Task objective:
While copying the entries exactly, leave out each picture they contain.

Raw data below:

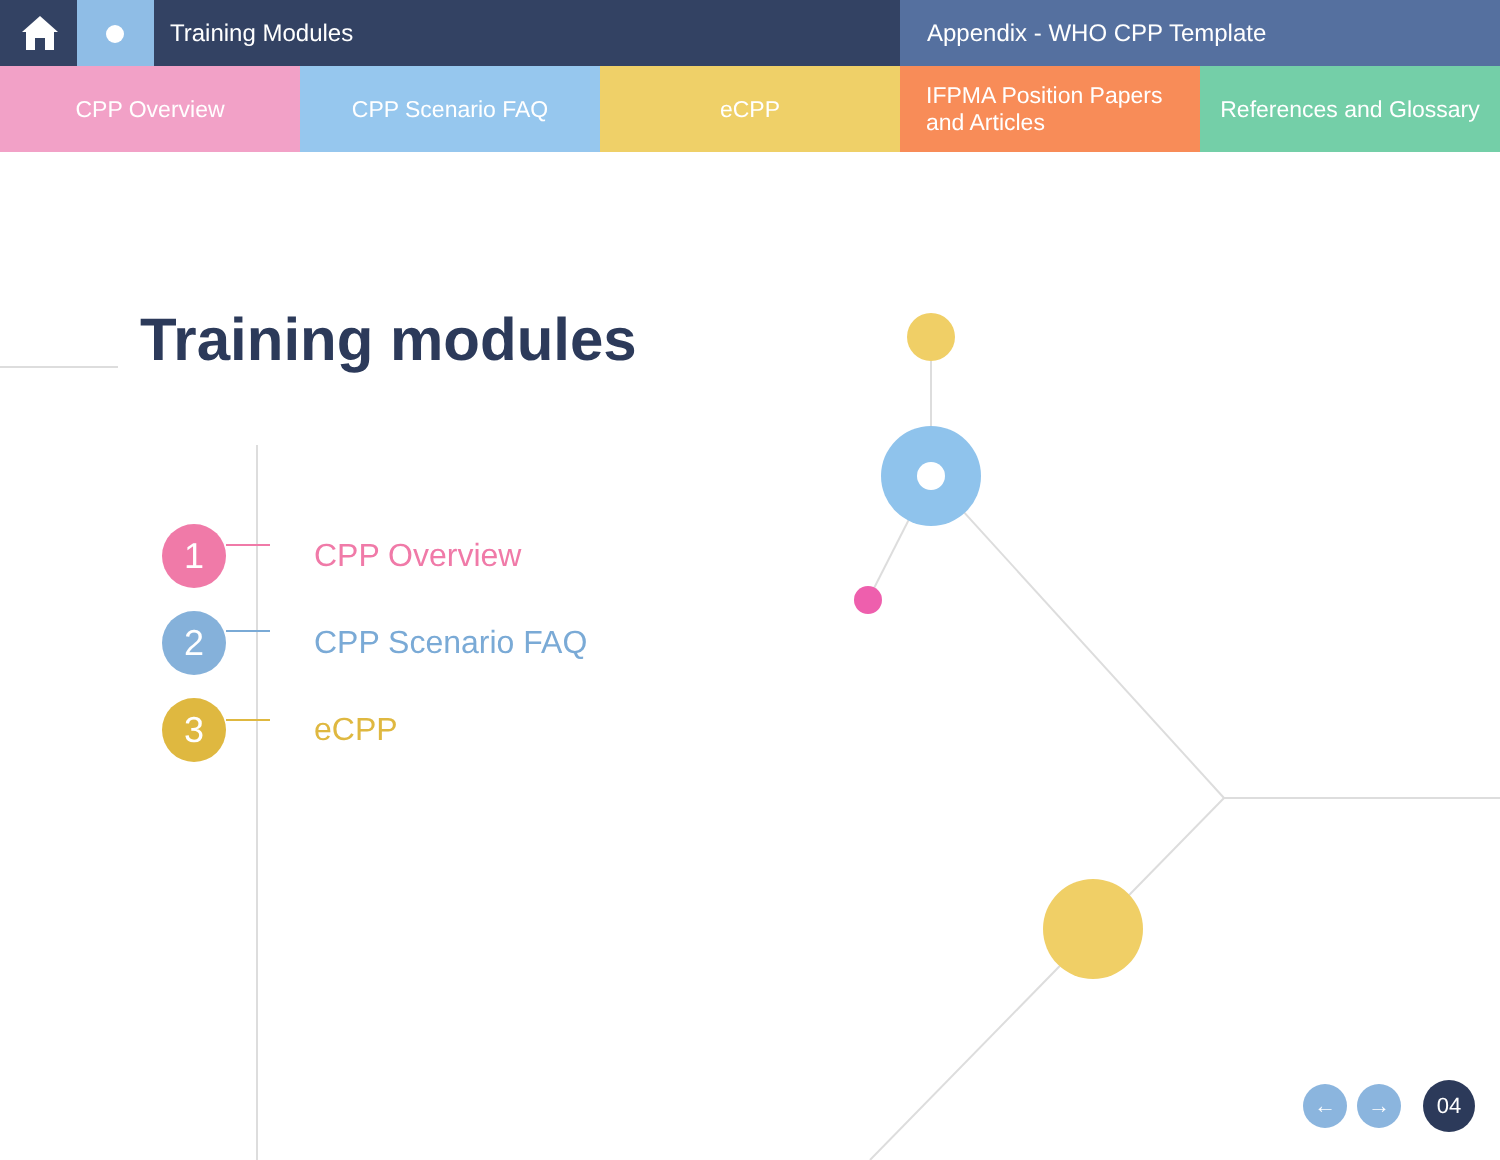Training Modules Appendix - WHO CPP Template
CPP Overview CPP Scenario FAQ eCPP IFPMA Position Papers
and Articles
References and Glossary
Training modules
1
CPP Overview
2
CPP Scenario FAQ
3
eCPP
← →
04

End of Raw data.

Response to this exercise:
Training Modules Appendix - WHO CPP Template
CPP Overview CPP Scenario FAQ eCPP IFPMA Position Papers
and Articles
References and Glossary
Training modules
1
CPP Overview
2
CPP Scenario FAQ
3
eCPP
← →
04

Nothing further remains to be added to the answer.